Além dos artigos recomendados que aparecem abaixo desse artigo, o blog também tem um artigo que tem uma lista que linka para outros artigos referentes a medicações para esclerose multiplica.
Se você for um paciente que está passando por tratamento, ou algum curioso que é interessado no assunto. Eu espero que o link acima desta lista de medicamentos te ajude bastante, pois eu já falei de boa parte dos medicamentos aqui no blog, e também sei bem que o tratamento dessa doença não é nada fácil.
Referências
- https://ademmadrid.es/2019/07/30/alerta-sanitaria-sobre-fingolimod-gilenya/ (acessado em 05/11/2020 as 20:23)
- Multiple Sclerosis: A Guide to Pharmacologic Treatment, Daniel Ontaneda, SEEd, 2013.
- https://rettsyndromenews.com/fingolimod/ (acessado em 05/11/2020 as 23:58)
- https://www.ncbi.nlm.nih.gov/pmc/articles/PMC2754916/ (acessado em 06/11/2020 as 00:06)
- https://www.novartis.us/sites/www.novartis.us/files/gilenya.pdf (acessado em 06/11/2020 as 00:14)
- https://www.researchgate.net/publication/7961767_Fingolimod_Mitsubishi_PharmaNovartis (acessado em 06/11/2020 as 19:42)
- https://www.rxlist.com/gilenya-side-effects-drug-center.htm (acessado em 09/11/2020 as 11:42)
- https://portal.novartis.com.br/UPLOAD/ImgConteudos/1823.pdf (acessado em 09/11/2020 as 11:53)
Sobre o autor
Olá meu nome é Pedro Coelho, eu sou engenheiro químico, engenheiro de segurança do trabalho e Green Belt em Lean Six Sigma. Além disso, também sou estudante de Engenharia Civil, e em parte de minhas horas vagas me dedico a escrever artigos aqui no ENGQUIMICASANTOSSP, para ajudar estudantes de Engenharia Química e de áreas correlatas. Se você está curtindo essa postagem, siga-nos através de nossas paginas nas redes sociais e compartilhe com seus amigos para eles curtirem também :)
4 Comentários de "Fingolimode – Medicação para Esclerose Múltipla e Síndrome de Rett"
Muito obgg Pedro👏👏
Gostei muito.Parabéns pela dedicação.
Ñ sabia q poderia ser usado na Sd Rett.No entanto acima de 10 anos, e tenho uma conhecida com filha c 2 anos.

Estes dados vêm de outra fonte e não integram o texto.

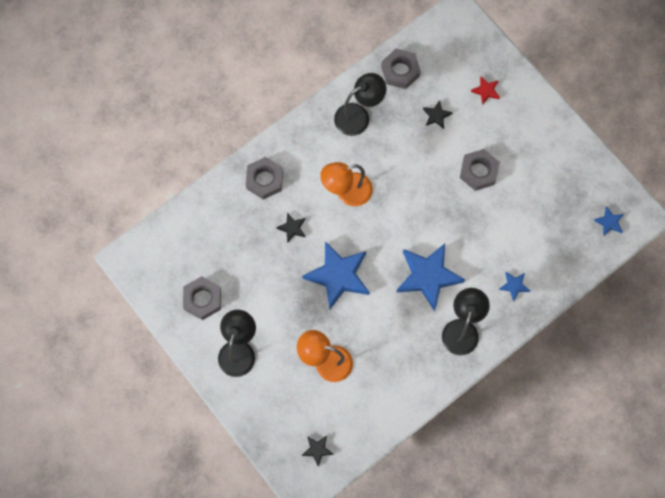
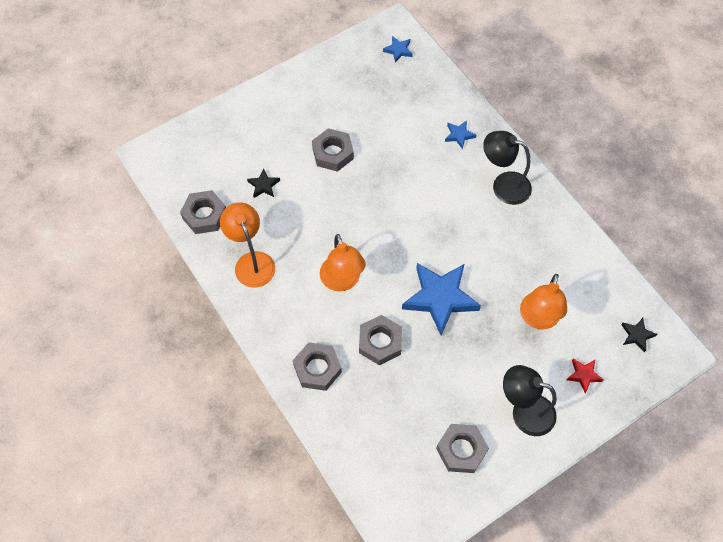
camera: 85 degrees left, 10 degrees down
(292, 228) = (380, 342): black star -> grey nut
(358, 116) = (252, 262): black lamp -> orange lamp
(428, 276) = (445, 211): blue star -> none
(486, 91) = (242, 137): red star -> red star (583, 375)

você sabe qual é o preço do fingolimode?
Olá anônimo
O preço do fingolimode pode variar bastante dependendo da farmácia e da localização. Por exemplo, uma caixa de Cloridrato de Fingolimode com 28 cápsulas de 0,5 mg, pode ser encontrada por valores que vão desde aproximadamente R$ 5.225,03 até R$ 7.990,00.
Ainda bem que o SUS fornece essa medicação de alto custo para os portadores de EM, pois muita gente não teria condição de compra esse remédio para fazer o tratamento.